TASK A »
Using the piece on Bradford Robinson below, decide whether each statement agrees with it: (i) Robinson died in Vancouver at the age of 67; (ii) Robinson was born in Victoria, B.C.; (iii) the novel Isobel Burnett was published. Answer yes or no for each and quote the words of the piece that decide it.
TASK B »
Extend the piece on Bradford Robinson below, picking up after its final sentence.

--- DOCUMENT SEGMENT Enclosed Below ---

Bradford Robinson, writer, raconteur, carpenter, critic, and poet, died on November 28, 2009 in Vancouver, B.C. at the age of 67. He died in the palliative care ward of St. Paul’s Hospital of complications from cancer.
Robinson was born Alfred John Bradford Petrie, March 18, 1942 in Victoria, B.C. He was a columnist and critic for The Georgia Straight (1970-1972),reporter and columnist for the Comox Valley Star (1973-1974) and Campbell River Mirror (1974-1975),the publisher and editor of Robinson’s Fortnightly (1977), and the publisher of The Wombledon Programmes (1977-1997). He authored numerous works of short fiction and poetry. His publications include The Rainpipe Poems (1970), Thank Goodness You Called (1971), As Far As The Music Will Go (1972), Afternoon Tea (1986), The Point Petre Notes: A Country Journal (1986), and The Walking Wife Series--A Lunch in Bangkok (2008). Two unpublished manuscripts remain, a book of poetry, Four Decades (1982), and a novel, Isobel Burnett (2009).
Love of Literature and Music
Robinson was passionate about literature, classical music, politics and good conversation. He read widely, yet his recent literary interests returned to earlier favourite authors, such as Ford Madox Ford, Graham Greene, and Virginia Woolf. One of his great joys in the past year was rereading The Count of Monte Cristo.

--- End of Enclosed DOCUMENT SEGMENT ---
--- DATA TO EXAMINE Enclosed Below ---

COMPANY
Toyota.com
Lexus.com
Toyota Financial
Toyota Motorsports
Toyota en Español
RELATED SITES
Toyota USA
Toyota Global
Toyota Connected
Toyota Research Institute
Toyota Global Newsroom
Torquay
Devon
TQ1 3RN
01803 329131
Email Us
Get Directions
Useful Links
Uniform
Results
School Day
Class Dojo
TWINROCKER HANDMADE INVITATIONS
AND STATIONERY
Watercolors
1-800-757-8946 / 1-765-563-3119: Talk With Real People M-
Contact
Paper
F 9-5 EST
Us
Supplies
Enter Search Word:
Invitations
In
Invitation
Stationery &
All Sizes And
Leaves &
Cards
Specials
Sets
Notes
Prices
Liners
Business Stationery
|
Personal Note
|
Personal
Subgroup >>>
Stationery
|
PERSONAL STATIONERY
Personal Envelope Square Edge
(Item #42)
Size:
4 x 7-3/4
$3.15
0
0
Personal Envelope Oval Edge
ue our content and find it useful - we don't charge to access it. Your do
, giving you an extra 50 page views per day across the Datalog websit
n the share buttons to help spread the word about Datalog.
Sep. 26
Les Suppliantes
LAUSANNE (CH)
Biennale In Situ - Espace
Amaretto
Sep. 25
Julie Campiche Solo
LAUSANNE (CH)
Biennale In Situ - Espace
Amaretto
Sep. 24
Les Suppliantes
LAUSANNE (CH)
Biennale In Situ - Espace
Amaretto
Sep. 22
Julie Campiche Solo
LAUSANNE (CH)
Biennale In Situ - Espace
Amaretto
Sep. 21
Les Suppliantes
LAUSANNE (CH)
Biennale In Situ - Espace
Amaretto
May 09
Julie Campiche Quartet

--- End of Enclosed DATA TO EXAMINE ---
--- DATA TO EXAMINE Enclosed Below ---

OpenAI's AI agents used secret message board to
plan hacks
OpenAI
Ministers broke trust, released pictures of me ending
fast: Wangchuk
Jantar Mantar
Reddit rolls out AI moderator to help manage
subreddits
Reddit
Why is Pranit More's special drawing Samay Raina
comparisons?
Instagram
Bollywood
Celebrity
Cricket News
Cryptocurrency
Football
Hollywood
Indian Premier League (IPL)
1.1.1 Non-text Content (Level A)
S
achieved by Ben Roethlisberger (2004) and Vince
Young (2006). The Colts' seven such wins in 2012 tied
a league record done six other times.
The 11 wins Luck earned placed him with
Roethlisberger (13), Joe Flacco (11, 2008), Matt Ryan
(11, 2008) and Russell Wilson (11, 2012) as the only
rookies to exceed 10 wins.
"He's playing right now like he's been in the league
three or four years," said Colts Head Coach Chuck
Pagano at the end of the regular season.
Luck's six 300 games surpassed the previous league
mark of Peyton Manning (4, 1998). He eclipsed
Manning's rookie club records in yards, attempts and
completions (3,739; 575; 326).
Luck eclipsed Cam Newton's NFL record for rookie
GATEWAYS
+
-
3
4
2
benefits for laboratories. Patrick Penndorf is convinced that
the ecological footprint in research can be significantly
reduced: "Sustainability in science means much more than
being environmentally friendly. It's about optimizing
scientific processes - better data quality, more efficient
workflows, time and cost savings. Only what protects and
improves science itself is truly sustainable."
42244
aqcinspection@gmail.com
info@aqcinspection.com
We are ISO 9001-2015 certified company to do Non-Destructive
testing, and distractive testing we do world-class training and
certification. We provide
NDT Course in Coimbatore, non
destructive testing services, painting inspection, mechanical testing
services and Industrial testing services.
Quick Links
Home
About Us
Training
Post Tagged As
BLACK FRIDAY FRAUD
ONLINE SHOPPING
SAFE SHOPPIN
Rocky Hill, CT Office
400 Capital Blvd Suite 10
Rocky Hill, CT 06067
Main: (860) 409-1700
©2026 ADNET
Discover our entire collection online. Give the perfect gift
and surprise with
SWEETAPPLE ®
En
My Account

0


--- End of Enclosed DATA TO EXAMINE ---
--- DATA TO EXAMINE Enclosed Below ---

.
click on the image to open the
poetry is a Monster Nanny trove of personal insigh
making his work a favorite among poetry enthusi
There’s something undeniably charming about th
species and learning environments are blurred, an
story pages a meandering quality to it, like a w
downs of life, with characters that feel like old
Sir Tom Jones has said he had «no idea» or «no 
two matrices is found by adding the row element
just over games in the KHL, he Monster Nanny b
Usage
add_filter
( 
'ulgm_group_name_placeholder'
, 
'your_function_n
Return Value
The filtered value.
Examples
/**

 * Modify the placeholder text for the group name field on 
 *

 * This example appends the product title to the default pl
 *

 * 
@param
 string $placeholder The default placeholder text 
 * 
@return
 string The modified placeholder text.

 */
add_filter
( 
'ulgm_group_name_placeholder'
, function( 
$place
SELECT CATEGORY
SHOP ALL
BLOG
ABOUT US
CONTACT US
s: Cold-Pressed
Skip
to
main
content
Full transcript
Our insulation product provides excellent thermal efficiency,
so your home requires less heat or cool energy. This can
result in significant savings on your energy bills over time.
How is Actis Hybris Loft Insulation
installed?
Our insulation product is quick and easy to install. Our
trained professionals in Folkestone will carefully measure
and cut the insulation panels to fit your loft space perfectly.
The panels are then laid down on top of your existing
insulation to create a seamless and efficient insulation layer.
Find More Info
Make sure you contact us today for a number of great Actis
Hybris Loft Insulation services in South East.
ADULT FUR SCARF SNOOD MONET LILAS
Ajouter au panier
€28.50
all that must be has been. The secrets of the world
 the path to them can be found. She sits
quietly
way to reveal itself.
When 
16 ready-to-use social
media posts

--- End of Enclosed DATA TO EXAMINE ---

RESULT A »
(i) Yes: "died on November 28, 2009 in Vancouver, B.C. at the age of 67."
(ii) Yes: "born Alfred John Bradford Petrie, March 18, 1942 in Victoria, B.C."
(iii) No: "Two unpublished manuscripts remain, a book of poetry, Four Decades (1982), and a novel, Isobel Burnett (2009)."

RESULT B »
He found his own literary voice in the lives of people he knew, setting stories in the environs of the Comox Valley, the streets of Toronto, the jungle of B.C. politics, and the soi of Thailand. His prose sparkled with a sardonic and observant wit that burnished ordinary lives with an amusing gleam. His poetry was more complex. The major theme was love of one kind or another, and he often used nature metaphorically to illuminate the tensions found there. From The Walking Wife Series: “the moss of trees and rocks/the taste of a spring/satisfying a thirst/such is her contrary way/and we are often contrary/contrary to what other people say.”
A major influence on Robinson’s early prose was Raymond Chandler. Robinson was one of the few critics in the 1970s to view Chandler as a serious novelist and not simply a pulp fiction writer. Here is Robinson in his serial novella, The Stiff in the Country Cadillac: “…what could be finer than a beautiful spring afternoon, the prospect of a good evening with good booze and good friends and maybe a good woman to spend the night with. Maybe the pain and anguish will come with age but right now, this moment, man, is all that concerns me and I like to make them count.”
Vancouver poet Gerry Gilbert, who passed away in June, was a long-time friend and mentor.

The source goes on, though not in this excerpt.